Printing to shared printers

Sat, 10/05/2019 - 19:37 By Dave Brooks

Introduction

As a Windows service, RPM Remote Print Manager® ("RPM") cannot access shared printers on your network or shared folders.

For that reason, we added support for login credentials for any printer or folder device in RPM. You can also access shared printers or folders from a filter action in this same way.

Your Windows network protects shared printers and folders using login credentials. Credentials prevent people from outside your network from getting access to your printers and folders unless they have a valid login.

Shared printers use login credentials

Let's look at the credentials used for a text print action. The other actions that use credentials work much the same way.

The credentials droplist is at the top. Notice that "no credentials" is the default. Also shown are credentials for the BROOKS domain and the user 'dave' because that was the logged-in user when we ran the user interface. If we selected "BROOKS\dave" then this action would use Dave's login credentials, and any printer or shared drive that Dave can access when he's logged in would also be available to RPM.

text print action showing credentials

Text Print action showing credentials

If we had previously selected "dave" the form would show that:

Text Print action credentials with dave

Text Print action credentials with dave

Now let's add a user. Click the Add User button.

add user credentials

add user credentials

Here we have entered the user test in the BROOKS domain and entered a password. RPM will store the password encrypted; it never passes "over the wire" as clear text.

We explain the "Interactive" checkbox explained below.

Once we click OK, these login credentials are available to any action in RPM. Of course, you would have to select those credentials to use them.

The only caveat to creating credentials is that the RPM user interface checks the user and password before storing. If you have a non-existent user or wrong password you'll see this:

Logon failure warning

Login failure warning

What happens when we text print with credentials

Any time RPM runs an action on a print job, the resources for that action are separate from the rest of RPM's processing. If you have configured RPM to use login credentials for that action, then only that action will have those credentials.

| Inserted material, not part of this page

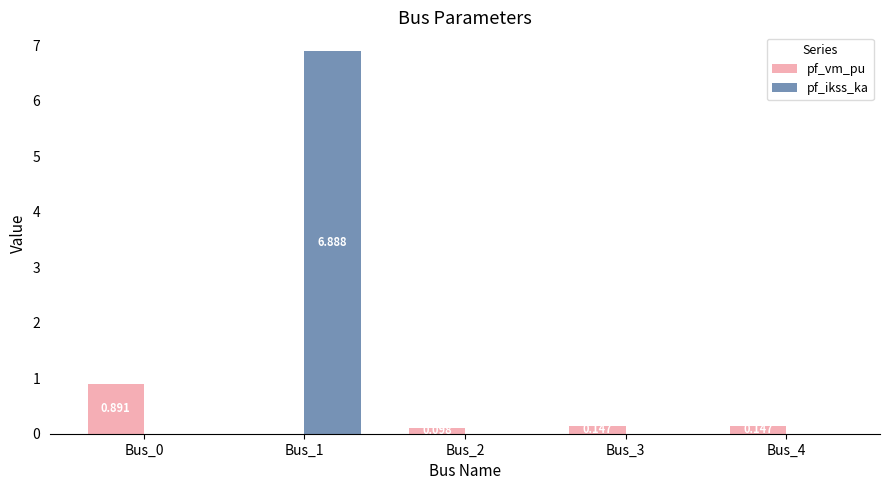

How many distinct data groups are displayed?

2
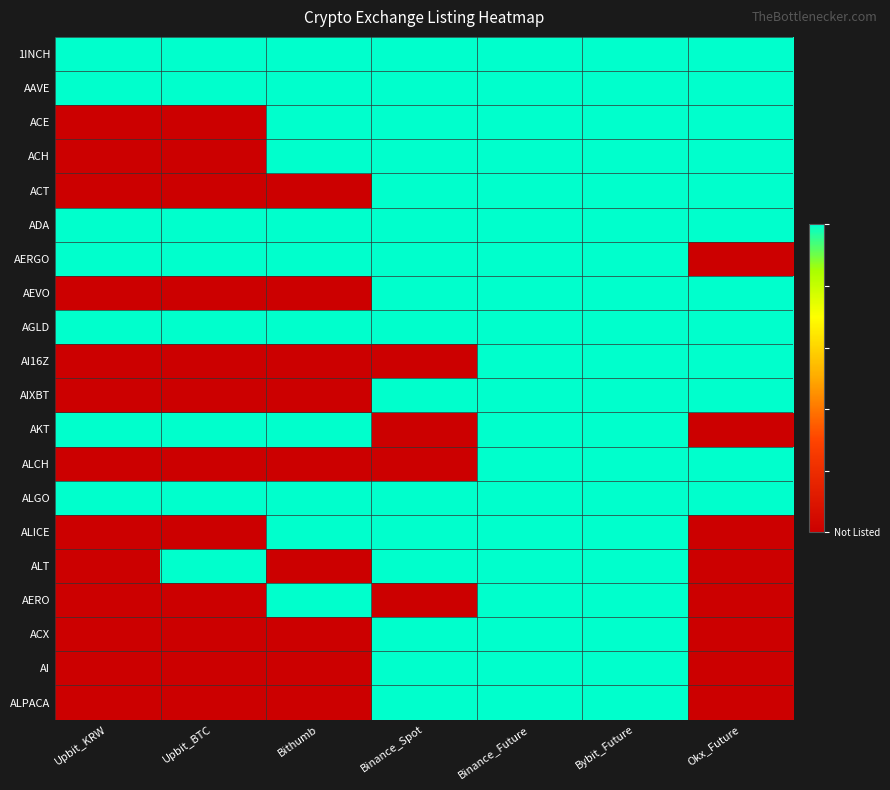

What is the total value across all series at Bithumb?

11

It works more or less like this:

  1. RPM does a temporary login using the credentials
  2. RPM does the one action
  3. RPM logs off

The rights of that login will not "leak" into any other processing RPM is doing. The rights are isolated to the action performed on that print job, and only to that action and that print job.

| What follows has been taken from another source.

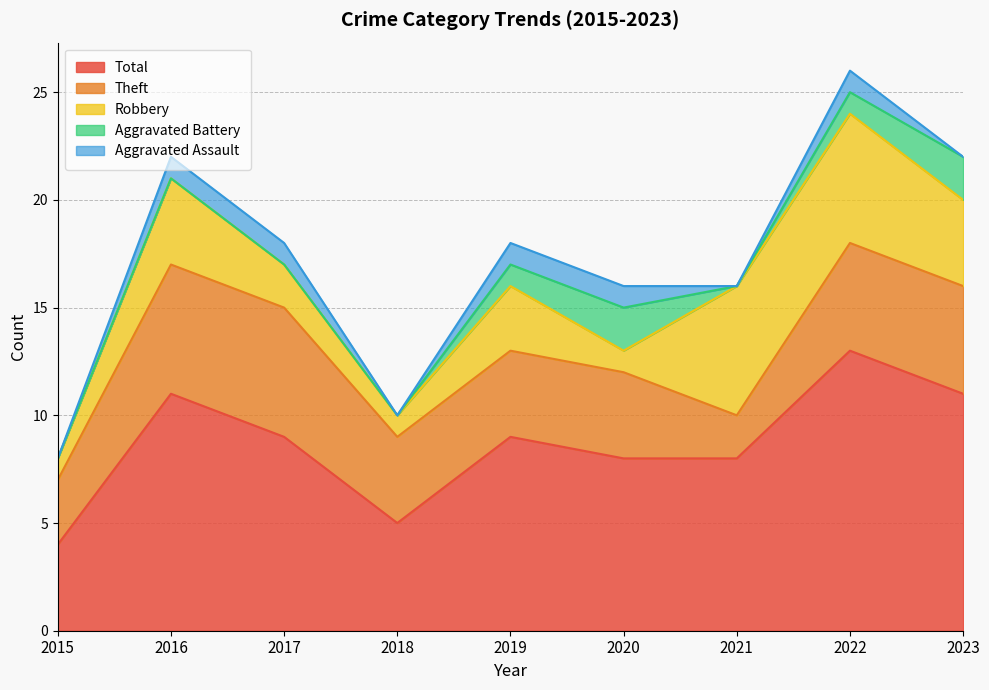

Is the value of Aggravated Assault at 2017 greater than the value of Total at 2016?

No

Other actions with credentials

Just like the Text print action, the Raw print action uses credentials:

Raw Print action credentials

Raw Print action credentials

The Archive to Folder action uses credentials to write to shared file systems:

Archive to Folder action credentials

Archive to Folder action credentials

Similarly, the filter action uses credentials and has the 'interact with desktop' option:

Filter Action credentials

Filter Action credentials

Interactive processing

One thing we found with printing is that Windows expects that print drivers do not need the user's desktop, but in actual practice, this is often not the case. For example, we noticed for some printers, you could print just fine in a regular login session, but nothing happened when you tried to print from the RPM service.

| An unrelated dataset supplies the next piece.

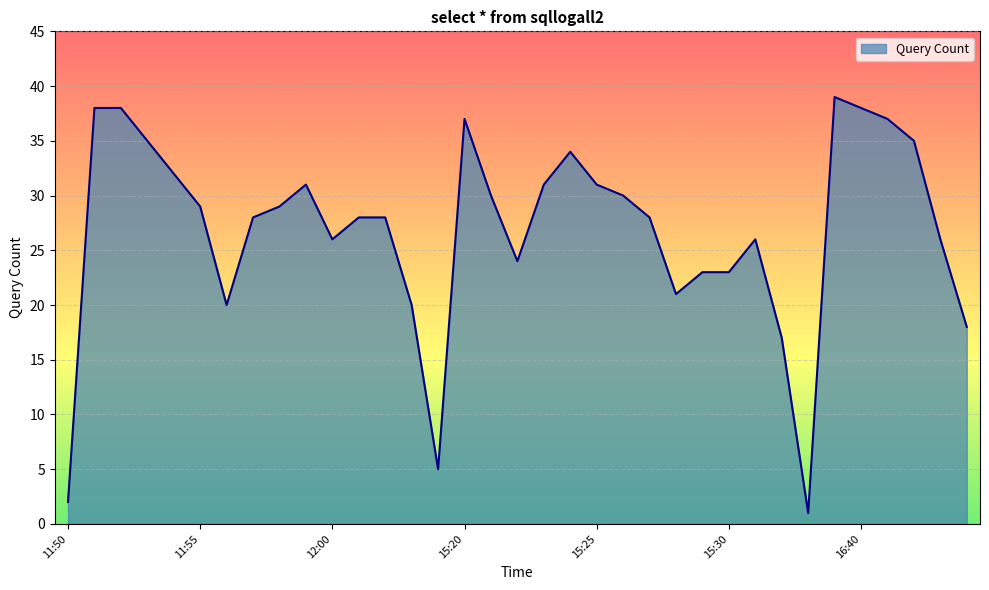

What is the greatest value displayed?

39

We overcame this by giving actions the ability to interact with the desktop.

When you print with the Interactive setting, you should be able to see any printer dialogs or status you need to. We recommend that the credentials for the print action be the same as your standard Windows login.

When you run a filter with "interact with desktop, " you'll be able to see the program on your desktop. So, for instance, you can use the Windows Notepad application as a filter and view your print jobs in a window.

Critical event notification

It's typical (and highly recommended) for network users to change passwords occasionally. The only problem with this is RPM running in the background. The action will fail as soon as RPM attempts to execute an action with updated credentials.

Unfortunately, this has often been time-consuming to track down.

That kind of situation is the reason we added critical events. The user interface keeps a table of critical events available via the View menu. This way, you have a quick report of situations RPM has identified that could be a problem. The user interface also supports Windows notifications, so if you happen to be logged in when a critical event occurs, you can see them in the notification channel if you like.